Exactly as written and without the pictures, output the entries below.

#### DATASET ####

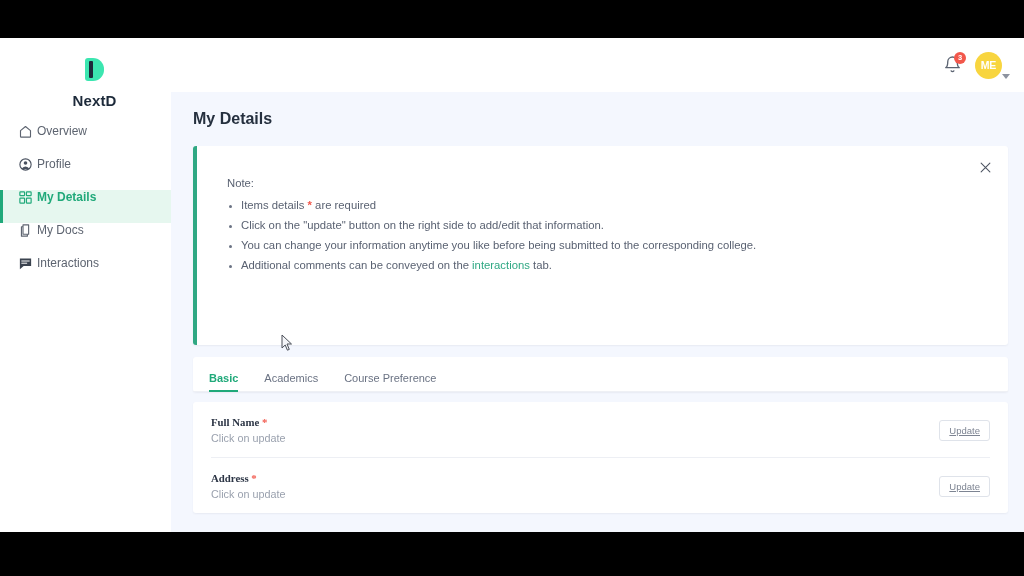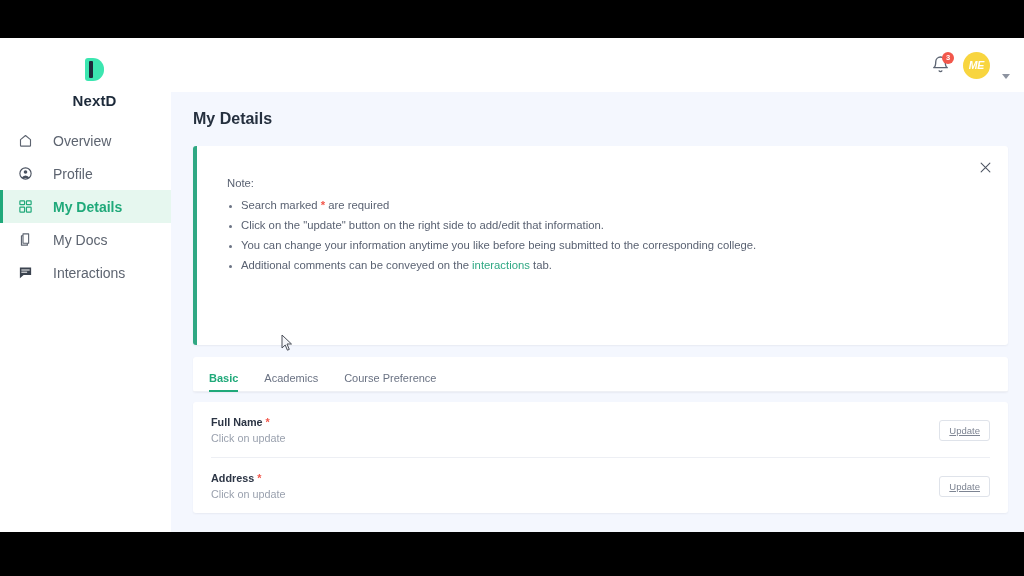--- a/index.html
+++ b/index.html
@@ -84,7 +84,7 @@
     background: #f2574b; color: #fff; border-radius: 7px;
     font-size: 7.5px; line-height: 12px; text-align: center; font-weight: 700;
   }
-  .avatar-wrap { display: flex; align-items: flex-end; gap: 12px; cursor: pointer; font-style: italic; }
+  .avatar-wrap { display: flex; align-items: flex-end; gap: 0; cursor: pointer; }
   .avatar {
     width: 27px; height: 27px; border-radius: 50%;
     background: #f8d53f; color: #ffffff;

####

▶ _SOLUTION TO THE EXERCISE_
--- a/index.html
+++ b/index.html
@@ -84,7 +84,7 @@
     background: #f2574b; color: #fff; border-radius: 7px;
     font-size: 7.5px; line-height: 12px; text-align: center; font-weight: 700;
   }
-  .avatar-wrap { display: flex; align-items: flex-end; gap: 12px; cursor: pointer; font-style: italic; }
+  .avatar-wrap { display: flex; align-items: flex-end; gap: 0; cursor: pointer; }
   .avatar {
     width: 27px; height: 27px; border-radius: 50%;
     background: #f8d53f; color: #ffffff;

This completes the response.